▶ **DATA**
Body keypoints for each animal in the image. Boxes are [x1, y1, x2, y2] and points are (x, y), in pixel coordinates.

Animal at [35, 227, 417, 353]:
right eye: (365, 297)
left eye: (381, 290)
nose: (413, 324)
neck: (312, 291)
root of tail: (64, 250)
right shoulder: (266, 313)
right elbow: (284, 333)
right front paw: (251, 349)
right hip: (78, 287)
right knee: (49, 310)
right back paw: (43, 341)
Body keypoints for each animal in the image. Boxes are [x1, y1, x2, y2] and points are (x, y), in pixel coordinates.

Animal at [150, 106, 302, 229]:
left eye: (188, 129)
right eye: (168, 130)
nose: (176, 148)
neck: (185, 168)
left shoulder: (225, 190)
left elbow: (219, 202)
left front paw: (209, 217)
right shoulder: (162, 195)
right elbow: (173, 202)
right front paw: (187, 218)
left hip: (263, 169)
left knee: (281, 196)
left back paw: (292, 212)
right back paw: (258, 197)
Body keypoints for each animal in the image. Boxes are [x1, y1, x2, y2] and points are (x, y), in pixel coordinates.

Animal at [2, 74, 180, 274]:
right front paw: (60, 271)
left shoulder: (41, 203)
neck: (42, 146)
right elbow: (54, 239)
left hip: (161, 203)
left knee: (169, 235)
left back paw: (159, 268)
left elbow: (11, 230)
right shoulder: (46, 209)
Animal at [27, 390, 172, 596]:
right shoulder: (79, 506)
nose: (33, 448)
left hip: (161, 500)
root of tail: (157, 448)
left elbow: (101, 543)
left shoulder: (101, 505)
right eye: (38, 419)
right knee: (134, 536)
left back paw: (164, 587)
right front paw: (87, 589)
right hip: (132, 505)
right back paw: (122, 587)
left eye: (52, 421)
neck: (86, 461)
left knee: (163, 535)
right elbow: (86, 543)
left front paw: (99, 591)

▶ **WHAT TO DO**
Would you return, unchanged, the lines from the one containing "right front paw: (60, 271)" through the end of the entries?

▶ **YOUR SOLUTION**
right front paw: (60, 271)
left shoulder: (41, 203)
neck: (42, 146)
right elbow: (54, 239)
left hip: (161, 203)
left knee: (169, 235)
left back paw: (159, 268)
left elbow: (11, 230)
right shoulder: (46, 209)
Animal at [27, 390, 172, 596]:
right shoulder: (79, 506)
nose: (33, 448)
left hip: (161, 500)
root of tail: (157, 448)
left elbow: (101, 543)
left shoulder: (101, 505)
right eye: (38, 419)
right knee: (134, 536)
left back paw: (164, 587)
right front paw: (87, 589)
right hip: (132, 505)
right back paw: (122, 587)
left eye: (52, 421)
neck: (86, 461)
left knee: (163, 535)
right elbow: (86, 543)
left front paw: (99, 591)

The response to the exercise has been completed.